Plymouth Bishop's Plan for Evangelisation

Bishop Mark O'Toole with Abbot David Charlesworth & Cardinal Pell

In huge contrast to yesterday's worrying and nasty blog subject, today I am pleased to bring you something very encouraging!

Bishop Mark O'Toole, recently Ordained to Plymouth Diocese, continues to delight and impress with his Catholicity (it seems incredible that I even have to say that of a Catholic bishop really doesn't it?)

When I received the LMS Magazine at the weekend, I was delighted to read an interview with Bishop Mark which is available here. In it he articulates a clear plan of action which seems to follow on naturally from his recent excellent Pastoral Letter on Vocation. In that letter, he stated his belief that the challenge faced by the Church today is not a lack of vocations, but rather a lack of responses. The solution to this problem seems obvious to me, and I'm no bishop! Mark O'Toole is, and thankfully he seems to see it clearly. Young men will not answer the call to a luke-warm vision of Catholicism. If the Catholic Church does not stand for something, how can young men take a stand for the Catholic Church?

Bishop Mark says:
Our goal must be to instil in our young people such a love and appreciation for the sacraments and the priesthood that they will not only consider a vocation themselves, but also encourage their peers to be open to such a path.
And now, he says how he is going to bring this about: by a systematic and formulaic evangelisation of his diocese, which has a sparse Catholic population currently of perhaps between 3-4%. In an extremely exciting an innovative move, Bishop Mark tells the LMS Magazine that he has had fruitful talks with Fr. Armand de Mallery of the FSSP (the Priestly Fraternity of St Peter). The FSSP is a community of Roman Catholic priests who do not take religious vows, but who work together for a common mission in the world. The mission of the Fraternity is two-fold: first, the formation and sanctification of priests in the cadre of the traditional liturgy of the Roman rite, and secondly, the pastoral deployment of the priests in the service of the Church.
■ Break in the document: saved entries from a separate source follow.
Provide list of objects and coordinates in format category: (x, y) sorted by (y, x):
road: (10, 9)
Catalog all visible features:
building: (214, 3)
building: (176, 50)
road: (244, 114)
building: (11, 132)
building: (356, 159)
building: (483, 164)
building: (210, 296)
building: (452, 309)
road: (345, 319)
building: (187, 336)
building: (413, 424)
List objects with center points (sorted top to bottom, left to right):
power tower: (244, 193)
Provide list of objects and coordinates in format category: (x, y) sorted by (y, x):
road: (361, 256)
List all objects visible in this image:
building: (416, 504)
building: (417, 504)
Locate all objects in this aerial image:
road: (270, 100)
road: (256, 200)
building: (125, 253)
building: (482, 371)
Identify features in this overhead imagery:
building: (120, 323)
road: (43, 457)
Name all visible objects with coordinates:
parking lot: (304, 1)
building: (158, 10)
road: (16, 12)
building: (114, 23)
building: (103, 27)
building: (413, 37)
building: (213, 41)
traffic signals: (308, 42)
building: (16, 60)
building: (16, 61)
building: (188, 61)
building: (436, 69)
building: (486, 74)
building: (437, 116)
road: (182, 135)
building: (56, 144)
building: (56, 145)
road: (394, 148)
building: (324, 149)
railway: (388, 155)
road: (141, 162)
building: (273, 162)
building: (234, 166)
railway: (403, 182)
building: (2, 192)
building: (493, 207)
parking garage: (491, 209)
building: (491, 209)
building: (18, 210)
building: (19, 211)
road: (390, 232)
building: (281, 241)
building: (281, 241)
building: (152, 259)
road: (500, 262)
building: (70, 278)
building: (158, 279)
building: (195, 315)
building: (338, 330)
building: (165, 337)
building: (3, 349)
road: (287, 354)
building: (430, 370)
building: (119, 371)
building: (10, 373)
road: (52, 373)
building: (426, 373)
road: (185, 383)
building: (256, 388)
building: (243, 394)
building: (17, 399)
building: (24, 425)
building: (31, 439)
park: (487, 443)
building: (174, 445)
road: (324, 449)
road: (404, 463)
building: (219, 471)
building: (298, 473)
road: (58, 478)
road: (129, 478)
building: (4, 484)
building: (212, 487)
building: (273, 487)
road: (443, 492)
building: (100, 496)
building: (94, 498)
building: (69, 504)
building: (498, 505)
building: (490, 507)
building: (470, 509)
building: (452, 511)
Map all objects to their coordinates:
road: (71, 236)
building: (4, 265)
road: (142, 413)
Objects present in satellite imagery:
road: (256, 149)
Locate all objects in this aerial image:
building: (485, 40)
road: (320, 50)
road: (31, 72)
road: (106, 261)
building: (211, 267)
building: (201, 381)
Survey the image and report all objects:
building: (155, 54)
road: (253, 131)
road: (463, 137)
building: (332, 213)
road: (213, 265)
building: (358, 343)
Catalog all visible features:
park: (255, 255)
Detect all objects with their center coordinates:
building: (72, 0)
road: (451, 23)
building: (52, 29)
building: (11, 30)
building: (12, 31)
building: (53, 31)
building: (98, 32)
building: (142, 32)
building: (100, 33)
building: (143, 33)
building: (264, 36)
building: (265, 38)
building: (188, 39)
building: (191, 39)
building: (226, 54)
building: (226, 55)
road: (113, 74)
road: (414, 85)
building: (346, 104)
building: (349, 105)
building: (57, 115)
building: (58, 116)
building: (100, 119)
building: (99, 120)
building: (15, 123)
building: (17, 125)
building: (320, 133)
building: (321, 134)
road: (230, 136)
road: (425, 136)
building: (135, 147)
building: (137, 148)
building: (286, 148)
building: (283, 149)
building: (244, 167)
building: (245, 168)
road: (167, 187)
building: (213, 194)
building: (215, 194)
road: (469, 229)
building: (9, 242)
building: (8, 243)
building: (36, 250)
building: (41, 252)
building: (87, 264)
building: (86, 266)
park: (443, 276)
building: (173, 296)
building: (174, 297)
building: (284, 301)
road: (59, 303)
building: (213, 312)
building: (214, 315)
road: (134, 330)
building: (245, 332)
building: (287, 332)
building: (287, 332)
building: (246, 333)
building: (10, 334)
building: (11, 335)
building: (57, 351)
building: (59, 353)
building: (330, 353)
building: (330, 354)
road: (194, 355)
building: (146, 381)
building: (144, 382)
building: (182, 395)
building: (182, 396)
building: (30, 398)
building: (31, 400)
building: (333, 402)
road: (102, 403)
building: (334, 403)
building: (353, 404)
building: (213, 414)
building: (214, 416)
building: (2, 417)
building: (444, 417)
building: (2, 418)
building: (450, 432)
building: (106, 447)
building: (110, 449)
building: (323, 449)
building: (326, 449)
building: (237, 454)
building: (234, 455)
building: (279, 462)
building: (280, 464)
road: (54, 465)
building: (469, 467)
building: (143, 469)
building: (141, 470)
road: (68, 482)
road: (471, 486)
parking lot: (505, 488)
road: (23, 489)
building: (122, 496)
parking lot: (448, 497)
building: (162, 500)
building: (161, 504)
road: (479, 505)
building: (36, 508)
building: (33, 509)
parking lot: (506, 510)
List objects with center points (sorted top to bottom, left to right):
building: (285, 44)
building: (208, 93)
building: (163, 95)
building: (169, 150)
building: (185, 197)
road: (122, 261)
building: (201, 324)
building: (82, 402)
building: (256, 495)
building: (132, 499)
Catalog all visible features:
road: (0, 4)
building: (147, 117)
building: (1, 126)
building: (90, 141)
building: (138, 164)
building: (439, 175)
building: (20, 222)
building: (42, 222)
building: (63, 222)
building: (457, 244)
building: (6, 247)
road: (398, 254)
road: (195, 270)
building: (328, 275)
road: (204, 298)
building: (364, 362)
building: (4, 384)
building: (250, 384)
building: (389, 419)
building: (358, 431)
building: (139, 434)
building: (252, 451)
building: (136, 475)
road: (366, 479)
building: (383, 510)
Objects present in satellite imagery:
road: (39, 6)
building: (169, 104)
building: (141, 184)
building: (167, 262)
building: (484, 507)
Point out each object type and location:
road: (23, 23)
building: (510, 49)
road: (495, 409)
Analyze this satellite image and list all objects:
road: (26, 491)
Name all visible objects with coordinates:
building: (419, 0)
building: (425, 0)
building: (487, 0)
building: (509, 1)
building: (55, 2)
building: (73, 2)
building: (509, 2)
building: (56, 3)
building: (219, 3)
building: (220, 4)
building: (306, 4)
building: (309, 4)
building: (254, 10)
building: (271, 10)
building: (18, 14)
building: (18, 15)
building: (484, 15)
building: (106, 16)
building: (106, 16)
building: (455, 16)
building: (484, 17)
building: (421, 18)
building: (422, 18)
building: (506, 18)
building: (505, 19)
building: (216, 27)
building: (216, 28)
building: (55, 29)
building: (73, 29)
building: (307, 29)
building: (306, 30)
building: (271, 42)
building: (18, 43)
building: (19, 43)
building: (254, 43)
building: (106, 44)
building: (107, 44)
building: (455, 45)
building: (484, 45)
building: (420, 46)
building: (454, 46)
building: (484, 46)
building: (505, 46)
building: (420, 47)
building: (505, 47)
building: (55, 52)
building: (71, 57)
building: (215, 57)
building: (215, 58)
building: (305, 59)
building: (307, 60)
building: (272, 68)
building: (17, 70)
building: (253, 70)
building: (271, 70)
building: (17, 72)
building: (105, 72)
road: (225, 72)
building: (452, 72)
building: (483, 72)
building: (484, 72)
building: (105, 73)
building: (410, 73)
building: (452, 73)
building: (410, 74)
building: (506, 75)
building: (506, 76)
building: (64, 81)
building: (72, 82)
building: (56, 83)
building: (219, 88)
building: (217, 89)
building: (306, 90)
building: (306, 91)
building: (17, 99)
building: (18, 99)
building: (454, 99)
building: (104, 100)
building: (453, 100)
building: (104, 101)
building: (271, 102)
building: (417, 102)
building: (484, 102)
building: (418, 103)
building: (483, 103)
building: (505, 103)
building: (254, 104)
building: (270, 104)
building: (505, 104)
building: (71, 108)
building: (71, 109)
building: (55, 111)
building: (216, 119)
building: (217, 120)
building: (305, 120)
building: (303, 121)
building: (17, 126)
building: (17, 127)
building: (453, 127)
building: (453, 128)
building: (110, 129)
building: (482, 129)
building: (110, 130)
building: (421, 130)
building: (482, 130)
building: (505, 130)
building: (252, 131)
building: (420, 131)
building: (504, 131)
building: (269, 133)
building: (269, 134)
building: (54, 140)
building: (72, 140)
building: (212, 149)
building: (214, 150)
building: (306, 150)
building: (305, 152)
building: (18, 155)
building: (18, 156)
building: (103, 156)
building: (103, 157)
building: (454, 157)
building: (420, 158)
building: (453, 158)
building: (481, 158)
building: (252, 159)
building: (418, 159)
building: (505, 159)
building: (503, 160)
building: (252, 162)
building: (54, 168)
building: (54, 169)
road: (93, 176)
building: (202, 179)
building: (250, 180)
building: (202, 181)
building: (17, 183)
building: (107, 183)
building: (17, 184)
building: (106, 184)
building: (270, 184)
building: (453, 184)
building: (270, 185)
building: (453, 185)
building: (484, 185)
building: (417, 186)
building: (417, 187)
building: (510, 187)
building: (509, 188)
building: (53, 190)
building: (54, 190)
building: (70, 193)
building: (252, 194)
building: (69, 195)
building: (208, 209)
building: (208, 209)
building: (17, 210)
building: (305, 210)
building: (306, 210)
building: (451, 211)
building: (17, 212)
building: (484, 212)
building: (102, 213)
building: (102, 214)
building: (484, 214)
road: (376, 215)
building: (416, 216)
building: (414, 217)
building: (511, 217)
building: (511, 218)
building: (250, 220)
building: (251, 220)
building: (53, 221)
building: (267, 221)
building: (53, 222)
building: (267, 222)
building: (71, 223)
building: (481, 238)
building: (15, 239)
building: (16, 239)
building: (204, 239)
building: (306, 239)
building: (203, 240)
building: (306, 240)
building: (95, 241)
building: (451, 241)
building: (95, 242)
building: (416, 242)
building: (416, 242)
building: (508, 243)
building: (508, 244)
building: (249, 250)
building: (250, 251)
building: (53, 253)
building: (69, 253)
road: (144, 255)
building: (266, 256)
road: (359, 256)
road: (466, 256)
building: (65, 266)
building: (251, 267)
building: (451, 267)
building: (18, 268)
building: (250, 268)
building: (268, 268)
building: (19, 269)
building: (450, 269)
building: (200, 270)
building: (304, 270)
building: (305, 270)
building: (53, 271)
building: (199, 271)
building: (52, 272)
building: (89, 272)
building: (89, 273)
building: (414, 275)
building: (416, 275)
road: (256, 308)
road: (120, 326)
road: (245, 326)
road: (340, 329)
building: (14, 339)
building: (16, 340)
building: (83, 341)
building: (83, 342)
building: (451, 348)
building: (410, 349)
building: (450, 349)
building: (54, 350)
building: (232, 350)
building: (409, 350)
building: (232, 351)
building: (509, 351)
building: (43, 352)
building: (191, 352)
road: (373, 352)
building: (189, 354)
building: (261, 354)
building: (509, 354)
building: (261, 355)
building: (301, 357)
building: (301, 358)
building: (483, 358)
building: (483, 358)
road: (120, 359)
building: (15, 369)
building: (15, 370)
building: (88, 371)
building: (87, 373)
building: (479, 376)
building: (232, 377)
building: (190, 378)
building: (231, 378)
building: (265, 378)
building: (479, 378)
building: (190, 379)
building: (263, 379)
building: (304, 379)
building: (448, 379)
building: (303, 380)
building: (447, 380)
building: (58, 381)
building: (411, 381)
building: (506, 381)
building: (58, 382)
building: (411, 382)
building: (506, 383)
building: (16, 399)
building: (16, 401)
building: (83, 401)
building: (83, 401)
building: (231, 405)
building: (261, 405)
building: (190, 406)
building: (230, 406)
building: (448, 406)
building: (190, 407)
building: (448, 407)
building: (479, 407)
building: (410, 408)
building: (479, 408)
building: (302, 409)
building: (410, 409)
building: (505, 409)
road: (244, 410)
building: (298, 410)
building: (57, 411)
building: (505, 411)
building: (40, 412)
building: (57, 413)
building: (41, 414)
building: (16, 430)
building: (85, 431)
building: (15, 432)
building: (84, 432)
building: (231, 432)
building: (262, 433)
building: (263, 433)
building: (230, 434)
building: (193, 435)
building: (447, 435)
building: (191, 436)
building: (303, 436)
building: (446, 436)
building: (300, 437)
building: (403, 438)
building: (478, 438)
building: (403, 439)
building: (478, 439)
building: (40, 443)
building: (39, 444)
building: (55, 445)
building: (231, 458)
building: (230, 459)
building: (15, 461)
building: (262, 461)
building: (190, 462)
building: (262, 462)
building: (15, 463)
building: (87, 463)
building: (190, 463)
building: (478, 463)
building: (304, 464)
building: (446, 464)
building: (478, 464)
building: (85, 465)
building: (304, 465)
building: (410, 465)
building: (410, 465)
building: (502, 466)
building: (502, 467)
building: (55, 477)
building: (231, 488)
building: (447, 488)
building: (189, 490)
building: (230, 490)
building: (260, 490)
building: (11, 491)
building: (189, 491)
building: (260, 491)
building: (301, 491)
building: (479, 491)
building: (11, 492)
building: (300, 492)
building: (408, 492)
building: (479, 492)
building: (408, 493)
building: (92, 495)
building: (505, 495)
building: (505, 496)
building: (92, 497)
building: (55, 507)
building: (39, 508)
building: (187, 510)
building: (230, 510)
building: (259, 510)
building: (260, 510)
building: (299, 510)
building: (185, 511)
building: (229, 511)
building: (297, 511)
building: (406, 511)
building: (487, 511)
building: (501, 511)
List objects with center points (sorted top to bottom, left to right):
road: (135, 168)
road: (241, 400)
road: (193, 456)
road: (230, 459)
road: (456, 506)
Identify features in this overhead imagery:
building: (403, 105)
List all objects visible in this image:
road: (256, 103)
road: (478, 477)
Unsurprisingly, their seminaries are bursting with young, orthodox priests, and Bishop Mark is in talks to see if some of these young men might be interested in manning a parish in his diocese. I find this an inspirational move and extremely heartening. I am frankly rather shocked that no one has thought of it before. It speaks of a rebuilding of the faith. A faith fostered in such a parish will no doubt yield vocations. Just look at the situation in Arundle & Brighton, where the majority of the few seminarians they have come from an orthodox parish

I have traced out several times before how the evidence is clear. Where the faith is taught and nurtured, the fruit is plentiful. Where relativism, modernism and heresy abound, the faith dies. This pattern is evident throughout the world.

Bishop Mark is also looking to standardise provision for the Extraordinary Form of the Mass, but not simply that in isolation. He recognises that for this to thrive, it needs to be enthused about by passionate people. Therefore he is proposing the provision for the EF is accompanied by catechesis and pastoral support. This is fantastic! Teaching about the Mass? When was the last time anyone taught you what the Mass was for? When we get together and share our passion for Christ, only good things can come of it! This is building up the Church, this is the kerygma right here!

I can't believe it, Bishop Mark really does get it. He also states in the interview how he recognises that people who value the EF have a clear love of Jesus, of the Church, of the liturgy of the Church and have great faith. 
How can you say that the people who celebrated it for 1500 years were wrong?- you can't ban it or regard it as lesser, It's about recognising that it has a legitimate place.
This is so heartening; a Bishop who seems genuinely interested in fostering the Catholic faith, in encouraging and working on the work Christ commissioned his apostles with as opposed to the progressive mindset of simply "managing decline".

The article, which you can read in full here is full of hope and reveals an intelligence focused on sharing the beauty of the faith and the love of Christ with others. Bishop Mark understands the problems and challenges as well as what is at stake and what is achievable here. 

Please join me in praying for Bishop Mark, and the success of his important work in Plymouth Diocese.